### [Exercise directions]
Copy the forum thread passage starting at "We use this" and ending at "on your location.", switching "natural food" to "natural forage".

[[ Extracted text, beginning ]]

0.2 kg of powdered sugar per deep sounds high enough to warrant being careful with getting it down in with larger larvae. Although I suppose, worst case, you only lose a couple of days of brood.

I don't recall if that study used commercial powdered sugar (which these days almost always includes starch), or pure powdered sucrose.


----------



## 1102009 (Jul 31, 2015)

Juhani Lunden said:


> Do you use this method?


Not with my mite resistant stock.
We use this when we regress.

To me, regression means going to small cell, natural food, more natural managements.
This needs one up to five years depending on your location.

The weak old school kept bees we have here would not live for one season without help.
Other "treatments" would reset every effort.

When my first hive , treated with formic acid, had a downfall of 30 mites per day, I tried this as substitute treatment.
Very good, but I started to late. 
You have to start in early spring and use this every 3 weeks the whole year through.


----------



## 1102009 (Jul 31, 2015)

Here some more information.
You may decide if it works for you.

http://scientificbeekeeping.com/pow...weet-and-safe-but-does-it-really-work-part-1/


----------



## thesecurityeagle (Jun 21, 2016)

So powdered sugar is effective when used regularly but can only knock down phoretic mites. A drone brood recovery needs to be included every four weeks with the weekly dustings. I pulled my 72 hour IPM last night and counted out a number that was very close to my 24 hour for my average daily number. Both of those were well under 20. Should I start a frame of drone foundation on the outside two frames next spring? Ultimately, my goal is to make it to next year with this colony. Goals of turning into a apiary powerhouse are way off. Thanks for the input.

[[ Extracted text, end ]]
[[ Information provided, beginning ]]

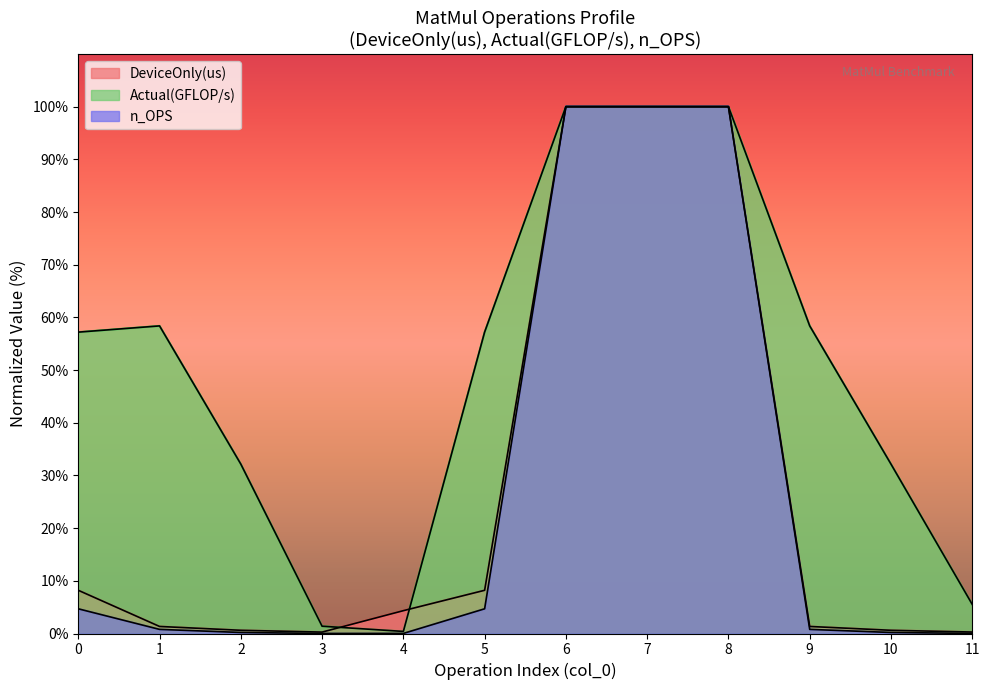

At which category is the sum across all series the highest?

7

[[ Information provided, end ]]

### [Exercise answer]
We use this when we regress.

To me, regression means going to small cell, natural forage, more natural managements.
This needs one up to five years depending on your location.